The book had to ride this balance. I needed to make sure the book never got too over-explanatory because I thought that would violate one of the main deepest principles of Zen, which is we all are enlightened already inside of us and the way we are in the world it's just our expression of that.
So no one's lacking anything at the outset. You don't have to become enlightened. You are enlightened in how maybe you run or work in the world. I had to listen to the book and I had to really write from that Zen place. In the end, the Zen learning that I absorbed and applied to my running, I applied in the same way to writing this book.
Question. On the fitness side, we talked about what's next. Do you have a plan for what's next on your writing side?
Answer: I have a few books I'm working on. One book that I'm actively working on is called “How to Disappear.” I won't say any more about that except that disappearing in two definitions of the word, both vanishing into that flow state, which is I think what we all seek and that maybe that's the true freedom is finally we're so ourselves and we're so essentially our true nature that we disappear, and I've experienced that in running where it's no longer me, I'm just the thing I'm doing. But then the darker side of disappearing is how we can make ourselves small. And certainly as women, I think that that has been a big story and have disappear ourselves to not make waves or to not ruffle feathers.

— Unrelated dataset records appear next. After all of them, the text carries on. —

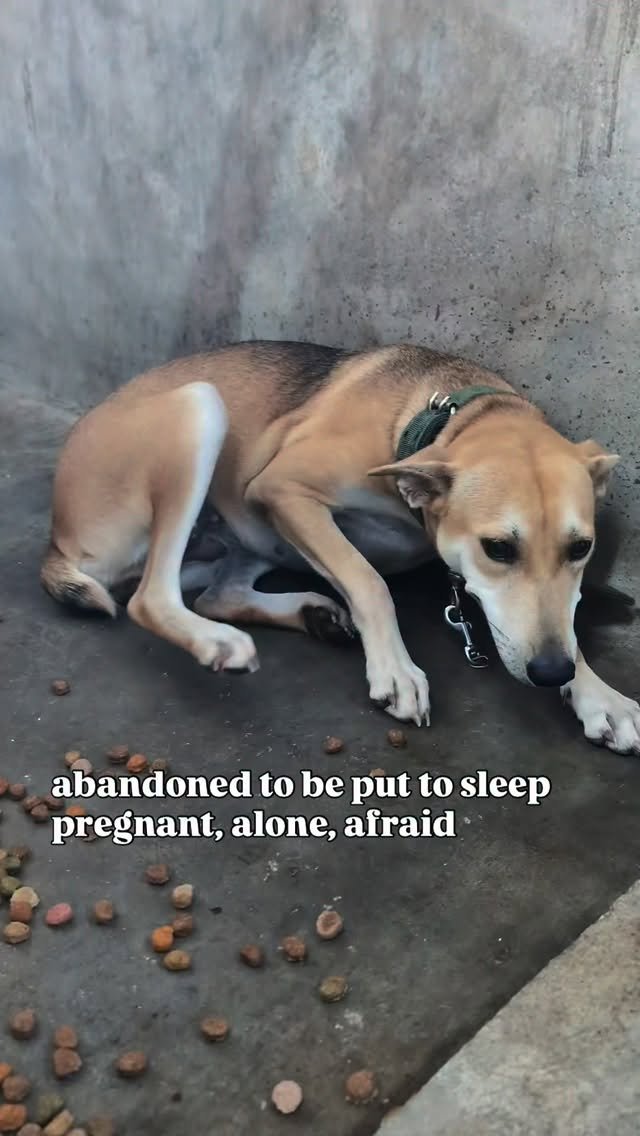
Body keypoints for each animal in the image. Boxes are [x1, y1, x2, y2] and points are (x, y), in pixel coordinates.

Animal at [41, 341, 640, 754]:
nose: (552, 674)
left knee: (216, 592)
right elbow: (368, 580)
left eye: (581, 548)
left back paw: (313, 614)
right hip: (200, 409)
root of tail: (59, 533)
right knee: (151, 598)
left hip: (253, 533)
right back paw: (218, 642)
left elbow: (568, 620)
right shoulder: (282, 488)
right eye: (498, 548)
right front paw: (396, 668)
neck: (444, 418)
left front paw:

I'm also working on a screenplay, adapting “Running Home” for the screen. And it's going to be a lot of vintage '70s era vibes, which I love. I see that book so much in my mind as pictures because I think so much of it springs from my father's amazing photographs.
Question: Well, Katie, I appreciate all the time. Anything we didn't touch on that you want to mention?
Answer: There are so many layers to this book. In the way that my first book was really about my relationship with my father, I think life is relational. That's why it's beautiful. We are humans with human hearts. This story is very much an exploration of marriage and loving someone through the hard times and the times when you're top down to zero. But spoiler alert, it has a happy ending.